(Transcribed page contents)
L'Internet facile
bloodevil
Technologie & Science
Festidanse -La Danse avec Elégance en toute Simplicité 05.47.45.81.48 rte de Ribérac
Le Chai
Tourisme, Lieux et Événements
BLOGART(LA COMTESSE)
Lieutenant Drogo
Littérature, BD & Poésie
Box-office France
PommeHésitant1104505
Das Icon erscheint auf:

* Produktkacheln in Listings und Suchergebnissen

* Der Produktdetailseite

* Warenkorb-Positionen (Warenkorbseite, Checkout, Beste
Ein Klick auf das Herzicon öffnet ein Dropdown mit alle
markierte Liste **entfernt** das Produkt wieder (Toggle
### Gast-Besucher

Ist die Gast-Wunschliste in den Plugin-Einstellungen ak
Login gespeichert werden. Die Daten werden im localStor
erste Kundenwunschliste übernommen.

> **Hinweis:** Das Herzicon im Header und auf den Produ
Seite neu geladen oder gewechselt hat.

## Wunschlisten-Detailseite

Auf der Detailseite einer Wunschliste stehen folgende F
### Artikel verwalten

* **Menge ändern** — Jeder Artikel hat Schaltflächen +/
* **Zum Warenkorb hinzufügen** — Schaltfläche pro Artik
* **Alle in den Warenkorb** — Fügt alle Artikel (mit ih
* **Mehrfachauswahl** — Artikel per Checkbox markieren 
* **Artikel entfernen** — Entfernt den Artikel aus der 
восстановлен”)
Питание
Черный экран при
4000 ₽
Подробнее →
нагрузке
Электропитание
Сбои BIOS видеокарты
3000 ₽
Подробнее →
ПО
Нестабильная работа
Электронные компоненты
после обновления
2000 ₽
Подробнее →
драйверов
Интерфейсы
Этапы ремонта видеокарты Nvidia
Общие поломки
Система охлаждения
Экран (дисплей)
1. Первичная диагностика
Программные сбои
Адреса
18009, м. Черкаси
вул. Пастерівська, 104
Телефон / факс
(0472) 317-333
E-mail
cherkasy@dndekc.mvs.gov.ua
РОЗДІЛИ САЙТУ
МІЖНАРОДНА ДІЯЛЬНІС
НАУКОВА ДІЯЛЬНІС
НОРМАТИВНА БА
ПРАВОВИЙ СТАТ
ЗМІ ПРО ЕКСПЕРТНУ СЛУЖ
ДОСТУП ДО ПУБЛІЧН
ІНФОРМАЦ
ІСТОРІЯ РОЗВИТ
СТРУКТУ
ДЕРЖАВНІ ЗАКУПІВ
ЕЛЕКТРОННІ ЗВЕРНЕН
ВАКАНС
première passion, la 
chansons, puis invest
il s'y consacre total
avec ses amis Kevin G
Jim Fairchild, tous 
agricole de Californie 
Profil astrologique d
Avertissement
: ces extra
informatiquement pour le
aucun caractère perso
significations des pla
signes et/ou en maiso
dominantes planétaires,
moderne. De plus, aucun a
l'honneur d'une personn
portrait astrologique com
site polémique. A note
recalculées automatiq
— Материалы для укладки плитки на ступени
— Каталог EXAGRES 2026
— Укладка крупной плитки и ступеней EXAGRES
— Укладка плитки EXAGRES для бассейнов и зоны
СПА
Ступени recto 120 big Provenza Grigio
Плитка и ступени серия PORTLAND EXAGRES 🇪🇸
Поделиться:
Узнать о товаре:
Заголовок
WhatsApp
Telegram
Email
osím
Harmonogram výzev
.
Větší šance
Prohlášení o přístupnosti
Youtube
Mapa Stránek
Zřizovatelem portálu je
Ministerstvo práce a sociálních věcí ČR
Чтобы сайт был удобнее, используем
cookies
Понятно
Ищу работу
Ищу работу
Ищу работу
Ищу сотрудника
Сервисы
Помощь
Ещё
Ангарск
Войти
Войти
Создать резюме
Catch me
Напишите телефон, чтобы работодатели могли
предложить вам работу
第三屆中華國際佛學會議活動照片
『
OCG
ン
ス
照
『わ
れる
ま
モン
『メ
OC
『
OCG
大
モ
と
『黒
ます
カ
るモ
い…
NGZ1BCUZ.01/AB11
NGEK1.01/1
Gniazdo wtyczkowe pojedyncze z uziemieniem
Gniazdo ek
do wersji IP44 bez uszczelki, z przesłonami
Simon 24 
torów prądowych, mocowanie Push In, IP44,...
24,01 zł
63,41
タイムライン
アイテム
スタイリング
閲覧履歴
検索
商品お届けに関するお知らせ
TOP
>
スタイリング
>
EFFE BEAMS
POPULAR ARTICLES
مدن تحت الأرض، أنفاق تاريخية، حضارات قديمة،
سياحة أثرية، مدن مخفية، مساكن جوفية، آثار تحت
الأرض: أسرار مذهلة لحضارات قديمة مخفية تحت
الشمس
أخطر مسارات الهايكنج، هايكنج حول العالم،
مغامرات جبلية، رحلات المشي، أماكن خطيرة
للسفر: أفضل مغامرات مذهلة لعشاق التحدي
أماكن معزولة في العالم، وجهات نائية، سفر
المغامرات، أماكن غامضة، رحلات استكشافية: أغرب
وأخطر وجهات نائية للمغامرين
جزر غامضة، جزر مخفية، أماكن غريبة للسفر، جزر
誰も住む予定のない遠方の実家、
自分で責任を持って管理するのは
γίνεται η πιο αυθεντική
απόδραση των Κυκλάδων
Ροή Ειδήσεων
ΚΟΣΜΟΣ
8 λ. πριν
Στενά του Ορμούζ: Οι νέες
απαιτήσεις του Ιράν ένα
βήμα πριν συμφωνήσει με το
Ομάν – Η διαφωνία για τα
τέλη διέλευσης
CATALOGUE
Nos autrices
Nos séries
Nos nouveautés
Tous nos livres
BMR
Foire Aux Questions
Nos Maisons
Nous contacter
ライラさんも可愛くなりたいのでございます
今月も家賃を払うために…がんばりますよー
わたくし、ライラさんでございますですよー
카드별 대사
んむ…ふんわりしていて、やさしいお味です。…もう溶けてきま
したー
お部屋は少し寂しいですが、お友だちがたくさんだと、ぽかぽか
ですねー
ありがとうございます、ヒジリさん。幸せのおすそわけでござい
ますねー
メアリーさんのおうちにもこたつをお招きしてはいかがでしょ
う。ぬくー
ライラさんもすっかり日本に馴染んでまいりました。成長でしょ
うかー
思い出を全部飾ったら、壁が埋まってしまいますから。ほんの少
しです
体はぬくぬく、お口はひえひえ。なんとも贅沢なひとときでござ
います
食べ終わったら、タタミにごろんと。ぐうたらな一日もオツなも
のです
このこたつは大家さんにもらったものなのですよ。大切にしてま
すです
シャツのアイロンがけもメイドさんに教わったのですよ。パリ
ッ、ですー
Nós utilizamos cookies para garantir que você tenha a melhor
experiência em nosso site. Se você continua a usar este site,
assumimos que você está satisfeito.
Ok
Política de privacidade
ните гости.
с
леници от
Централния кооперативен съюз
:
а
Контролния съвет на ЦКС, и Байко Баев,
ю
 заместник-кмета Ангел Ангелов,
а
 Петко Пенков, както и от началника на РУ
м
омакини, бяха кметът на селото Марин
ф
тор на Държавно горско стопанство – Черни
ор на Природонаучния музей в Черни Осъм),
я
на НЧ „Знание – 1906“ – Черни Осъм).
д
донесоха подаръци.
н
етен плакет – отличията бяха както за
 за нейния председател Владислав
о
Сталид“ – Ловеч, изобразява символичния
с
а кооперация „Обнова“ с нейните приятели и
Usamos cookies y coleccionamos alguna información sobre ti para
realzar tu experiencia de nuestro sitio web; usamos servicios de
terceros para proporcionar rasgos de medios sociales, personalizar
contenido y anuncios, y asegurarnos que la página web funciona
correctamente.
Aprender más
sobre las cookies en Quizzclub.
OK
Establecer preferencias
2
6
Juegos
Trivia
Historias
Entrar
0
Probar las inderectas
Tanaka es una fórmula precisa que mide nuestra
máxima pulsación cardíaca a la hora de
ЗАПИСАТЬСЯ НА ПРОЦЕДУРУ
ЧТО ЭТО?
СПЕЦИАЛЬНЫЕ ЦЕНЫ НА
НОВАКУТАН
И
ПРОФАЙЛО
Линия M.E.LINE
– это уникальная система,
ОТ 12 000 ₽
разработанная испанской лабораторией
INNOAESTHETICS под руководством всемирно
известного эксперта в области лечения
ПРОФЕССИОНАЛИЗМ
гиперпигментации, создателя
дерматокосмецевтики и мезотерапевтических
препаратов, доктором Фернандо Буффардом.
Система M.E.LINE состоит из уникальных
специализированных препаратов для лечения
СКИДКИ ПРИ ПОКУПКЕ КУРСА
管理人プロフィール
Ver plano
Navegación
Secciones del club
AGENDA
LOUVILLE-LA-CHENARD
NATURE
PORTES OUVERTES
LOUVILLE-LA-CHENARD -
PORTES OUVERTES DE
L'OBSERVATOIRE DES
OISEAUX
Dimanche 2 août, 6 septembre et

» **WORK TO COMPLETE**: Would you output the lines from the one that contains "Secciones del club" to the end of the data, both ends included, exactly as they appear?

» **RESULT**:
Secciones del club
AGENDA
LOUVILLE-LA-CHENARD
NATURE
PORTES OUVERTES
LOUVILLE-LA-CHENARD -
PORTES OUVERTES DE
L'OBSERVATOIRE DES
OISEAUX
Dimanche 2 août, 6 septembre et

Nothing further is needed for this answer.